## Required work
In the material below, find the line with "Table 4. Estimated" and the line with "Table 2 Clinical characters of ADHD group", then output those two lines and every line between them, exactly.

[Extracted information Boundary: Start]

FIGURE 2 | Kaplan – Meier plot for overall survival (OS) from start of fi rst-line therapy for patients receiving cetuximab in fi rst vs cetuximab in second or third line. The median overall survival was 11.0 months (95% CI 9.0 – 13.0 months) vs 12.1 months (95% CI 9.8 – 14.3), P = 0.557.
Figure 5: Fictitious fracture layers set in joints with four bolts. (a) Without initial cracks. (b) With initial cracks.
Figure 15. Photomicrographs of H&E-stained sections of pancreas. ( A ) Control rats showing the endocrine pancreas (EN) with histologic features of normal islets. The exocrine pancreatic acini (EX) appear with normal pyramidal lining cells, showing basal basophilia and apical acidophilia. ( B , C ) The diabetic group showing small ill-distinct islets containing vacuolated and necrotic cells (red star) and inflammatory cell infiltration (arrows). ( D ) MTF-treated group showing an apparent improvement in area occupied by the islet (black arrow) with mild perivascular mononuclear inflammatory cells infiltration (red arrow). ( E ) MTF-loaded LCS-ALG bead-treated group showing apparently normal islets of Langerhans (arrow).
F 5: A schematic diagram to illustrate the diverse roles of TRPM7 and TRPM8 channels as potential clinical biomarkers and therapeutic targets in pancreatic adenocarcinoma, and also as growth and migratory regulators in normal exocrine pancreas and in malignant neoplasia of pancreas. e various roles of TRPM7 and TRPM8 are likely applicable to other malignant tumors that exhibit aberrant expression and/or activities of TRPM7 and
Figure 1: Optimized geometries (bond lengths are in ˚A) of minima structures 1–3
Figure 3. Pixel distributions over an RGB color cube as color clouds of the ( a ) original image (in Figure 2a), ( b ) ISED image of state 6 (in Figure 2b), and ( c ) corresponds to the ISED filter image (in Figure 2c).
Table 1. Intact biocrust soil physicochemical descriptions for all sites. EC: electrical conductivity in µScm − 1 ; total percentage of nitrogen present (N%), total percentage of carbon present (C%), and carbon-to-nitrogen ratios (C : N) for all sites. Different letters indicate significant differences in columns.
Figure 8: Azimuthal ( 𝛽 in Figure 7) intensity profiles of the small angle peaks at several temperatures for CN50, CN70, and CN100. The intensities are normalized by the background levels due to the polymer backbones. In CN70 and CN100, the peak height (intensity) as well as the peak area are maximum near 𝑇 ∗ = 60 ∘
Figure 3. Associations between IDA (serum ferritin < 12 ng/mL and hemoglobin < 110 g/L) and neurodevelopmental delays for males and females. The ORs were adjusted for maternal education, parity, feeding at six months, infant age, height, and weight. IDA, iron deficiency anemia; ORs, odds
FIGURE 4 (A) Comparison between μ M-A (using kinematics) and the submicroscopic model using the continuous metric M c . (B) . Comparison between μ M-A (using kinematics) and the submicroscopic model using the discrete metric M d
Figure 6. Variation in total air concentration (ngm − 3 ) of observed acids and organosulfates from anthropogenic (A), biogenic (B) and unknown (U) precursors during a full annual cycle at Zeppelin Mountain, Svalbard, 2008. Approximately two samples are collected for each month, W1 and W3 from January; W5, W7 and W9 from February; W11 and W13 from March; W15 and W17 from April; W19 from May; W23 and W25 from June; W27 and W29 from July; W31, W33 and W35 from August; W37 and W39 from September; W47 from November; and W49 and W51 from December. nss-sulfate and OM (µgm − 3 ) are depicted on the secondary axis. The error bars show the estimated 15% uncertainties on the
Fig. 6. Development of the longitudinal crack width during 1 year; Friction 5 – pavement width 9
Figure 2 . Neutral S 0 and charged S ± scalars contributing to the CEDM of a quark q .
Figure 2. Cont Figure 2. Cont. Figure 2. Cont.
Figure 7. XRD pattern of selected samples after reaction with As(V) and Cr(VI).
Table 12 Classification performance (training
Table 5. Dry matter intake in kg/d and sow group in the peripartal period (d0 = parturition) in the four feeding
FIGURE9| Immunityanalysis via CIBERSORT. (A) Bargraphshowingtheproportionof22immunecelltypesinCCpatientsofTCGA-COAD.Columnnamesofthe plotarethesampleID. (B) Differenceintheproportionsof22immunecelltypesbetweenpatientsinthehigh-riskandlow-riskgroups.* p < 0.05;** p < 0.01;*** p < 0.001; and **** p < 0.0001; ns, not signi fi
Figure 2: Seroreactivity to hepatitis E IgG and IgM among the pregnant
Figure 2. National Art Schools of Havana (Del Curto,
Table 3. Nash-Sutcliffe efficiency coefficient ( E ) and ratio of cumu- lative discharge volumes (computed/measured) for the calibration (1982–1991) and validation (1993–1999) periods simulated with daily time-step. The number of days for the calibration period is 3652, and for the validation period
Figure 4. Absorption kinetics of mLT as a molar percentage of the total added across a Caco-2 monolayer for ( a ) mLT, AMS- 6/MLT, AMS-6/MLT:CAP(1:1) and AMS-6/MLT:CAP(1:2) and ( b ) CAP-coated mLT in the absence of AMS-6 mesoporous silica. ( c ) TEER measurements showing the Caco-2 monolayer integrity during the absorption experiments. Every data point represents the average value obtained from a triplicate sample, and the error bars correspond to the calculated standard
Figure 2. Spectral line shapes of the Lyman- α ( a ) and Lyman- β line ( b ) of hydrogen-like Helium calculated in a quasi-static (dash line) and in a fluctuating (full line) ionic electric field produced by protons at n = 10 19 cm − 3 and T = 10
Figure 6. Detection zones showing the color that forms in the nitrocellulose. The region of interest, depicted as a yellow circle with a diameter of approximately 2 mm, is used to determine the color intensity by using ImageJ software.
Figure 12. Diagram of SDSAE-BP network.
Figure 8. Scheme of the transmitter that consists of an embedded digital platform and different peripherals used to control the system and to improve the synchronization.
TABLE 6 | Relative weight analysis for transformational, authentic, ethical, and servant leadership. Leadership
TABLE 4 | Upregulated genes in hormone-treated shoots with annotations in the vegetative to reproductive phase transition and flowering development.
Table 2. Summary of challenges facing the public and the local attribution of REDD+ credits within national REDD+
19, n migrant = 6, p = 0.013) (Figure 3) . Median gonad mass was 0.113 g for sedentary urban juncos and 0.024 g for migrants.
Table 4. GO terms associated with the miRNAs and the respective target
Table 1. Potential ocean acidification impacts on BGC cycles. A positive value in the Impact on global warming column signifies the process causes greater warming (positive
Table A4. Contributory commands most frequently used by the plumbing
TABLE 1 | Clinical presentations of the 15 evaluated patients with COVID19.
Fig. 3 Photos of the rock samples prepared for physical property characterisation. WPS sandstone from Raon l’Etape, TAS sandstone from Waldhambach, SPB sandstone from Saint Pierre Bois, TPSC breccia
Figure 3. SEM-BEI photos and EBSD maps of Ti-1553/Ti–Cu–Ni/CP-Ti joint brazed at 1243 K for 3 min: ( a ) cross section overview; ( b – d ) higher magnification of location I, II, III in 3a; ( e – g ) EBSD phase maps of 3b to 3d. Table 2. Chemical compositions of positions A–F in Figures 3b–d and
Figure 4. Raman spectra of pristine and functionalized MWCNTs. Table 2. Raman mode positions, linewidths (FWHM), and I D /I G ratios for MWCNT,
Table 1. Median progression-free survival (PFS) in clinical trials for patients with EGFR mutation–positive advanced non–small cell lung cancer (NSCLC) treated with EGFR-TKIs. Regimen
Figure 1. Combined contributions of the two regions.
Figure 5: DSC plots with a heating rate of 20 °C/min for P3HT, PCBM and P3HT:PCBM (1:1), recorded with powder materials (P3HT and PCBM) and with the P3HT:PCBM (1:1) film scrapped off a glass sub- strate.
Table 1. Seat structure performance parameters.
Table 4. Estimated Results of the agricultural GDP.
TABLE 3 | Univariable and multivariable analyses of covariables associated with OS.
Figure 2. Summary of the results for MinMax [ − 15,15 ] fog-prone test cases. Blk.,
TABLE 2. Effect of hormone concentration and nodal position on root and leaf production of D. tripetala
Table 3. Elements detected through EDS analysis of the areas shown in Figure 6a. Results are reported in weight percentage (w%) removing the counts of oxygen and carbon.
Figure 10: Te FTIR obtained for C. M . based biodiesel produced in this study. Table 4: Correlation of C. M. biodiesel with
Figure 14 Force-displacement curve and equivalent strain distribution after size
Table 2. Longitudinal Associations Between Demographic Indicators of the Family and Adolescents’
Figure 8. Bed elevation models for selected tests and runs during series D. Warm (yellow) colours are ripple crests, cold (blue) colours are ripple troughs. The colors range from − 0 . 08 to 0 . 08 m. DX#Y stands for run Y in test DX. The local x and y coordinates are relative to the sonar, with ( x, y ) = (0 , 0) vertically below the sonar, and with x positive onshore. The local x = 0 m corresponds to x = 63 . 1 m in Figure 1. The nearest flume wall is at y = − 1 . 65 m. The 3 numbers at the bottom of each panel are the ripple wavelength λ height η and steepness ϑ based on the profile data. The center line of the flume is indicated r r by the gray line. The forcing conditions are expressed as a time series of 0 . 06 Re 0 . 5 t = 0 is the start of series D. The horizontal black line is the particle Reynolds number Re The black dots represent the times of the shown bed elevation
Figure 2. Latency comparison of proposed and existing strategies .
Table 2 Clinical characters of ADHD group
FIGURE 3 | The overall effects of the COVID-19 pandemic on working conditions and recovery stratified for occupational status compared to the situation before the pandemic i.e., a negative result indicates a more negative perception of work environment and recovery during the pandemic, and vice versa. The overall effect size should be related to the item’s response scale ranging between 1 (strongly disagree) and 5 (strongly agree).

[Extracted information Boundary: End]

## Solution
Table 4. Estimated Results of the agricultural GDP.
TABLE 3 | Univariable and multivariable analyses of covariables associated with OS.
Figure 2. Summary of the results for MinMax [ − 15,15 ] fog-prone test cases. Blk.,
TABLE 2. Effect of hormone concentration and nodal position on root and leaf production of D. tripetala
Table 3. Elements detected through EDS analysis of the areas shown in Figure 6a. Results are reported in weight percentage (w%) removing the counts of oxygen and carbon.
Figure 10: Te FTIR obtained for C. M . based biodiesel produced in this study. Table 4: Correlation of C. M. biodiesel with
Figure 14 Force-displacement curve and equivalent strain distribution after size
Table 2. Longitudinal Associations Between Demographic Indicators of the Family and Adolescents’
Figure 8. Bed elevation models for selected tests and runs during series D. Warm (yellow) colours are ripple crests, cold (blue) colours are ripple troughs. The colors range from − 0 . 08 to 0 . 08 m. DX#Y stands for run Y in test DX. The local x and y coordinates are relative to the sonar, with ( x, y ) = (0 , 0) vertically below the sonar, and with x positive onshore. The local x = 0 m corresponds to x = 63 . 1 m in Figure 1. The nearest flume wall is at y = − 1 . 65 m. The 3 numbers at the bottom of each panel are the ripple wavelength λ height η and steepness ϑ based on the profile data. The center line of the flume is indicated r r by the gray line. The forcing conditions are expressed as a time series of 0 . 06 Re 0 . 5 t = 0 is the start of series D. The horizontal black line is the particle Reynolds number Re The black dots represent the times of the shown bed elevation
Figure 2. Latency comparison of proposed and existing strategies .
Table 2 Clinical characters of ADHD group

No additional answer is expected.